Hook great applicants with strong employer branding
When a company has a reputation for being an awesome place to work, applicants come flocking. As applicants continue to rely upon their own online research to vet their potential employers, make sure you build a strong brand presence to hook them. Strong branding entails creating a strong marketing campaign to attract quality applicants.
Assess & Interview Your Prospects
Now that you’ve accumulated an extensive pool of applicants, now comes the fun – assessing and interviewing them!
Many employers are starting to recognize the value in assessing whether the candidates would be a good culture fit. Before beginning the formal interview process, consider adding these assessment tools into your recruiting strategy:
Combine the data pulled from these tools with your interview data to arm yourself with more information to make a confident hiring decision. Assessing your prospects using these methods will help you find high-performing employees who stick around for the long haul.
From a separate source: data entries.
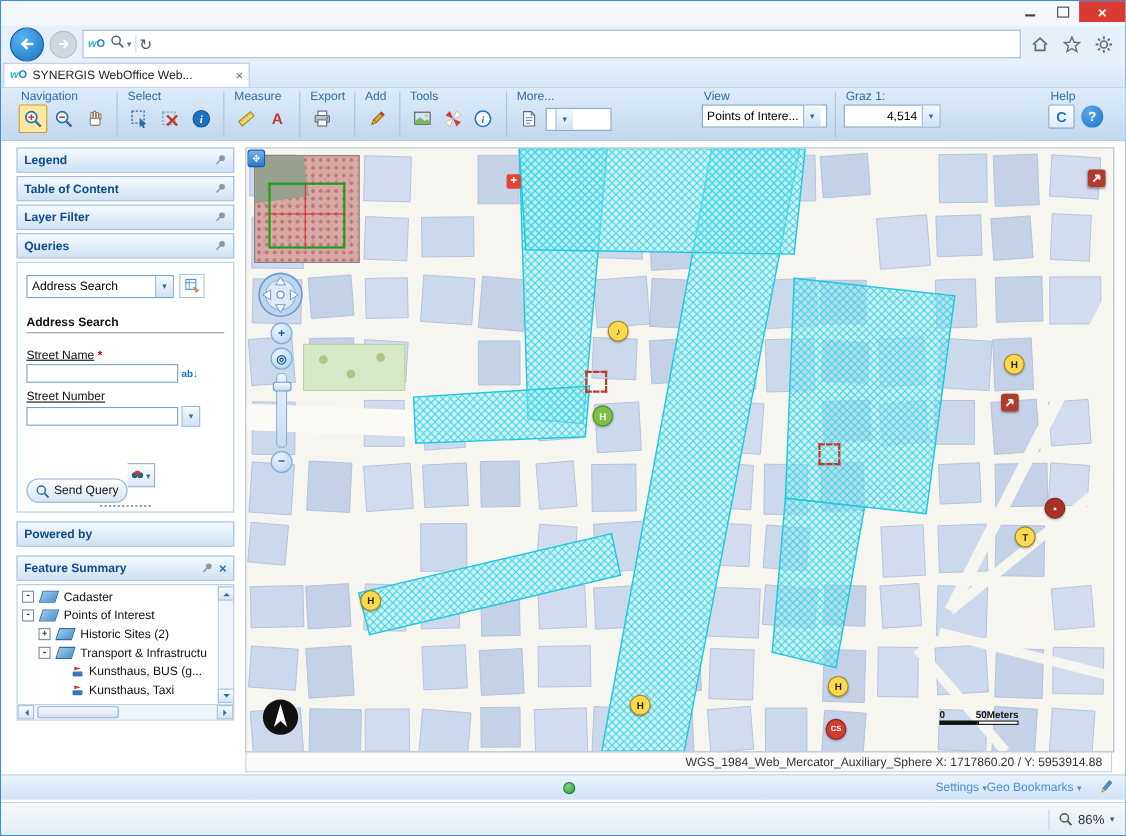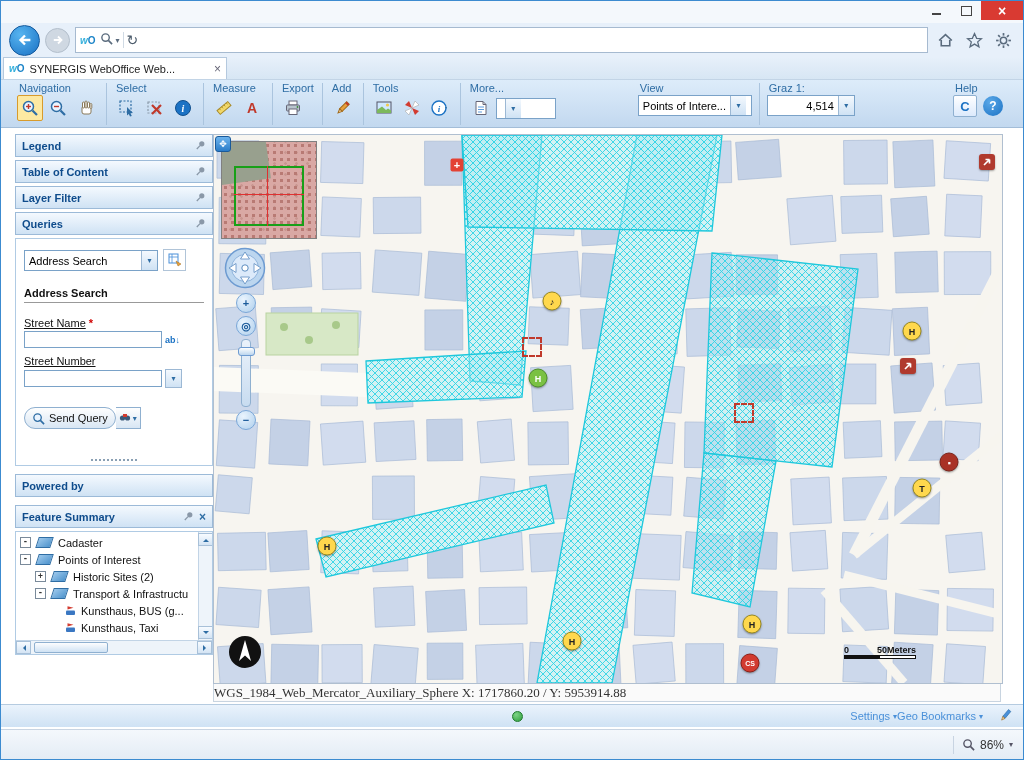--- a/index.html
+++ b/index.html
@@ -41,21 +41,21 @@
   .tb-btn.active{background:#fde9a2;border:1px solid #d89b2c;}
   .tb-sep{width:1px;align-self:stretch;background:#aac4de;margin:2px 5px;}
   .dd{border:1px solid #7aa2c8;background:#fff;height:19px;display:inline-flex;align-items:stretch;font-size:11px;}
   .dd-txt{padding:1px 4px 0;white-space:nowrap;overflow:hidden;display:flex;align-items:center;}
   .dd-caret{width:15px;background:linear-gradient(#f4f9fe,#cfe2f4);border-left:1px solid #9cb8d4;display:flex;align-items:center;justify-content:center;font-size:8px;color:#2e6da4;flex:none;}
   .help-c{width:22px;height:20px;border:1px solid #8fb0d0;background:linear-gradient(#fff,#dceafc);color:#1b72c4;font-weight:bold;font-size:13px;display:flex;align-items:center;justify-content:center;border-radius:2px;}
   .help-q{width:20px;height:20px;border-radius:50%;background:radial-gradient(circle at 35% 30%,#5aa8e8,#1b72c4);color:#fff;font-weight:bold;font-size:12px;display:flex;align-items:center;justify-content:center;}
 
   
   .page{flex:1;background:#fff;position:relative;}
-  .content{display:flex;margin:6px 14px 0 14px;}
+  .content{display:flex;margin:6px 14px 0 14px;gap:10px;}
 
   
   .sidebar{width:198px;flex:none;display:flex;flex-direction:column;}
   .side-hdr{height:21px;border:1px solid #9cbad8;background:linear-gradient(#f4f9fe,#cfe2f4);color:#0f4c8c;font-weight:bold;font-size:11px;display:flex;align-items:center;padding:0 6px;margin-bottom:3px;flex:none;}
   .side-hdr .sp{flex:1;}
   .pin{width:11px;height:11px;flex:none;}
   .hdr-x{color:#2e6da4;font-weight:bold;font-size:12px;margin-left:5px;}
   .q-body{border:1px solid #b0cbe4;background:#fff;padding:10px 8px 4px;height:212px;display:flex;flex-direction:column;}
   .q-row{display:flex;gap:5px;align-items:center;}
   .q-select{width:132px;}
@@ -63,21 +63,21 @@
   .q-title{font-weight:bold;font-size:11px;color:#111;margin:16px 0 3px;}
   .q-sep{border-bottom:1px solid #999;margin-bottom:10px;}
   .q-label{font-size:11px;color:#111;margin:4px 0 2px;}
   .q-link{text-decoration:underline;}
   .req{color:#d00000;font-weight:bold;margin-left:3px;}
   .q-inprow{display:flex;align-items:center;gap:3px;margin-bottom:3px;}
   .q-in{width:132px;height:15px;border:1px solid #7aa2c8;font-size:11px;padding:0 2px;font-family:"Liberation Sans",sans-serif;}
   .ab-icon{color:#1b72c4;font-weight:bold;font-size:9px;}
   .dd-btn{width:15px;height:17px;background:linear-gradient(#f4f9fe,#cfe2f4);border:1px solid #9cb8d4;display:flex;align-items:center;justify-content:center;font-size:8px;color:#2e6da4;}
   .q-send-row{display:flex;align-items:center;margin-top:16px;}
-  .btn{height:22px;border:1px solid #8fb0d0;background:linear-gradient(#fefefe,#d8e6f4);border-radius:11px;font-size:11px;color:#111;display:inline-flex;align-items:center;gap:4px;padding:0 7px;font-family:"Liberation Sans",sans-serif;}
+  .btn{height:22px;border:1px solid #8fb0d0;background:linear-gradient(#fefefe,#d8e6f4);border-radius:11px;font-size:11px;color:#111;display:inline-flex;align-items:center;gap:4px;padding:0 7px;font-family:"Liberation Sans",sans-serif;margin-top:28px;}
   .send-split{height:20px;border:1px solid #8fb0d0;border-left:none;background:linear-gradient(#fefefe,#d8e6f4);display:inline-flex;align-items:center;padding:0 3px;gap:2px;font-size:8px;color:#2e6da4;}
   .drag-dots{margin:auto auto 0;width:46px;border-top:2px dotted #8aa0b4;}
   .gap8{height:8px;flex:none;}
   .gap5{height:5px;flex:none;}
   .tree-panel{border:1px solid #b0cbe4;background:#fff;display:flex;flex-direction:column;height:122px;}
   .tree-wrap{flex:1;display:flex;overflow:hidden;}
   .tree-col{flex:1;overflow:hidden;padding-top:2px;}
   .tree-row{height:17px;display:flex;align-items:center;font-size:11px;color:#111;white-space:nowrap;}
   .t-tog{width:9px;height:9px;border:1px solid #7a8a9a;background:#fff;font:bold 8px/8px "DejaVu Sans Mono",monospace;text-align:center;color:#333;margin-right:4px;flex:none;}
   .t-layer{width:13px;height:9px;background:linear-gradient(135deg,#9cc8ec,#4f94cd);border:1px solid #2e6da4;transform:skewX(-18deg);margin:0 6px 0 2px;flex:none;}
@@ -89,21 +89,21 @@
   .arr.l{border-right-color:#2e6da4;margin-right:2px;}
   .arr.r{border-left-color:#2e6da4;margin-left:2px;}
   .arr.u{border-bottom-color:#2e6da4;margin-bottom:2px;}
   .arr.d{border-top-color:#2e6da4;margin-top:2px;}
   .hsb-thumb{width:72px;height:9px;margin-left:3px;background:linear-gradient(#fdfdfe,#cfe2f4);border:1px solid #8fb0d0;border-radius:2px;}
   .display-bar{margin-top:4px;background:#e4eef9;border:1px solid #b0c4d8;padding:6px;flex:none;}
 
   
   .mapwrap{flex:none;width:790px;}
   .maparea{position:relative;width:788px;height:548px;border:1px solid #b0bfd0;overflow:hidden;background:#f7f5f0;}
-  .map-status{width:788px;height:18px;border:1px solid #c8d4e0;border-top:none;background:#fafafa;display:flex;align-items:center;padding-right:8px;font-size:13px;color:#333;box-sizing:border-box;font-family:Liberation Serif, serif;}
+  .map-status{width:788px;height:18px;border:1px solid #c8d4e0;border-top:none;background:#fafafa;display:flex;align-items:center;justify-content:flex-end;padding-right:8px;font-size:11px;color:#333;box-sizing:border-box;}
   svg.map{position:absolute;left:0;top:0;}
   .overview{position:absolute;left:7px;top:6px;width:94px;height:96px;border:1px solid #808080;background:#d9a8a4;overflow:hidden;}
   .ov-noise{position:absolute;left:0;top:0;right:0;bottom:0;background-image:radial-gradient(#b87a74 1.5px,transparent 1.7px),radial-gradient(#c99690 1.2px,transparent 1.5px);background-size:7px 7px,11px 11px;background-position:0 0,3px 5px;}
   .ov-gray{position:absolute;left:-6px;top:-6px;width:52px;height:46px;background:#98a08e;transform:rotate(-8deg);}
   .ov-green{position:absolute;left:12px;top:24px;width:66px;height:56px;border:2px solid #18a018;}
   .ov-ch{position:absolute;left:12px;top:52px;width:70px;border-top:1px solid #e03030;}
   .ov-cv{position:absolute;left:45px;top:24px;height:60px;border-left:1px solid #e03030;}
   .ov-drag{position:absolute;left:1px;top:1px;width:14px;height:14px;background:linear-gradient(#6db4ee,#2a7cc8);border:1px solid #1a5a9a;border-radius:3px;display:flex;align-items:center;justify-content:center;color:#fff;font-size:9px;}
   .navpad{position:absolute;left:10px;top:112px;width:42px;height:42px;}
   .navstack{position:absolute;left:21px;top:158px;width:22px;display:flex;flex-direction:column;align-items:center;gap:3px;}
Psychometric profiling tests for attitude and culture fit. These tests assess details about core character traits that matter most to organizations, allowing you to predict whether or not someone will be a good long-term fit. Companies like Talentclick make it easy to determine the likelihood of a candidate excelling within the company culture.
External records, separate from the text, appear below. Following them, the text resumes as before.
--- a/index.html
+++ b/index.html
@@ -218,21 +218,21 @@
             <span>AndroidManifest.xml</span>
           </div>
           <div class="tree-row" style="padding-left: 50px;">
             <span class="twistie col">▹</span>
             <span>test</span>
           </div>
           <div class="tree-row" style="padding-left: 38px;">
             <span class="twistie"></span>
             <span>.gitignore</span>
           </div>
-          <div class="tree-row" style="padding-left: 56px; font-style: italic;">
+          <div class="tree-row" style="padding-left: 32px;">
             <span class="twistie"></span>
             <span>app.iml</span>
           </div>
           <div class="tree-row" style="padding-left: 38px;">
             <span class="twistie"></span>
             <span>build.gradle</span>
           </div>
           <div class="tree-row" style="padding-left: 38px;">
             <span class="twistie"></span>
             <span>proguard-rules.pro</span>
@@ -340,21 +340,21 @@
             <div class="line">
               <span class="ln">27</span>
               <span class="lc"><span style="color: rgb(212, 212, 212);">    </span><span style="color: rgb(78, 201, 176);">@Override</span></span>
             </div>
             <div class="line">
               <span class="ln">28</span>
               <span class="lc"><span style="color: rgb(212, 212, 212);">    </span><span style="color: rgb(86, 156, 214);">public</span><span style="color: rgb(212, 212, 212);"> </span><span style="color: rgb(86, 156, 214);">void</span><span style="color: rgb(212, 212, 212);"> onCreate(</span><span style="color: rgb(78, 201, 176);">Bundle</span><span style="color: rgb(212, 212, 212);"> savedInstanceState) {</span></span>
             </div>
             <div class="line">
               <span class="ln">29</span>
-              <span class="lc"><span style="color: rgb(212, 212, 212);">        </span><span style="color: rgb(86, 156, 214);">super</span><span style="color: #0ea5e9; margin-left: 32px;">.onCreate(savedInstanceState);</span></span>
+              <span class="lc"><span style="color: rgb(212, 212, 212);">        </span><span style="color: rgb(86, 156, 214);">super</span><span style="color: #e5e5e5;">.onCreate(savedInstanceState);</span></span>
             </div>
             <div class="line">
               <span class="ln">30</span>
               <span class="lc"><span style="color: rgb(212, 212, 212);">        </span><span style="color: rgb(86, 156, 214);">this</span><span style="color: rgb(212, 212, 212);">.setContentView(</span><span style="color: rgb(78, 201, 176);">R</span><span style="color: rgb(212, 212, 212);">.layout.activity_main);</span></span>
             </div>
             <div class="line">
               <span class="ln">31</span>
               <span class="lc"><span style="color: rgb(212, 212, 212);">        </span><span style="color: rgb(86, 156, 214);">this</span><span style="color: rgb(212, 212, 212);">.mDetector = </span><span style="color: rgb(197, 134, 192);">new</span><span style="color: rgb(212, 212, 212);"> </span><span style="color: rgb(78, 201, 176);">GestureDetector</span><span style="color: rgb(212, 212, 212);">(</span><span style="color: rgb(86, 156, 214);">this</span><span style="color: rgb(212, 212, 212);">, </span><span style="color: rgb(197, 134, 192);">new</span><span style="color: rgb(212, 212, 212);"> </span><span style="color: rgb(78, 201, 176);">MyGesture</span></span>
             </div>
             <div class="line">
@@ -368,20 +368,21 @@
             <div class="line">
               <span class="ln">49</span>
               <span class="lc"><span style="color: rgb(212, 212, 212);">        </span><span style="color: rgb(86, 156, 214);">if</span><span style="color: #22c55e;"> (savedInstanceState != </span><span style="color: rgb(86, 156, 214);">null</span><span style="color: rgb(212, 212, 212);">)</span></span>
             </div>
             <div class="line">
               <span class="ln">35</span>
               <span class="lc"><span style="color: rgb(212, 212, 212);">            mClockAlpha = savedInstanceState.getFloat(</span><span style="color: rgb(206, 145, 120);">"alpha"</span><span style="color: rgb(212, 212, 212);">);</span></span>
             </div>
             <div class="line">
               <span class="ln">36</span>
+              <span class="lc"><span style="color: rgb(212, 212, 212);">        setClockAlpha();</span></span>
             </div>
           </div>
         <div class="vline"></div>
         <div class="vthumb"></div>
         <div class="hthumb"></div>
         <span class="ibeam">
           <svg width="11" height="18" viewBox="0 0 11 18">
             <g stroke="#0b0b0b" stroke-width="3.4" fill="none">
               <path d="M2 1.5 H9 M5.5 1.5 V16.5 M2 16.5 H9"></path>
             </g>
One of the best ways to know how someone will perform on the job is to see them in action. Ask your candidates to participate in a mock-up scenario similar to those they would actually encounter on the job. This is an excellent way to test for skills and personality characteristics related to customer service, problem solving, negotiation, compassion, empathy, stress tolerance, and critical thinking.
Skillsurvey uses data-driven insights to help employers quickly obtain feedback from candidate references. This is an excellent way to streamline the processes of vetting candidates and building a pool of passive applicants.
Although the interview process might seem simple from the candidate’s perspective, you know just how much work it actually takes. Thoroughly plan out your interview process using the steps below to ensure you keep your high-quality prospects interested in the position. To get the right applicant to the end, it’s important to spend time nurturing the relationship.
Make sure you and your team are fully aligned on your interview process. Assemble the decision-makers and decide upon the exact qualities you’re looking for in the ideal candidate and what the interview structure will look like.
Create a well-organized interview experience that will help the applicant envision what it will be like to be a part of your team
Review your process to confirm that both you and the applicant will know whether they are a good fit or not.
Conducting the interview
Prepare standard interview questions based off the core competencies listed on the job description. Note: In order to provide your applicants with an equal opportunity for employment, it’s critical that you stick to these questions and document all of the answers. Should you ever face a discrimination charge, being able to quickly produce proof of your compliance with OFCCP regulations is your first line of defense.
Once the interviews are concluded, schedule meetings with your key decision-makers to discuss the candidates. Watch out for common pitfalls of candidate selection during these discussions – disregard all personal preferences and assess the interviewees solely on their answers and assessment results.
In today’s competitive market, the interview gives you the opportunity to determine if the applicant is a good fit, but it’s also the time when you need to sell the applicant on the opportunity. Creating an emotional connection and giving them an authentic experience goes a long way to sealing the deal.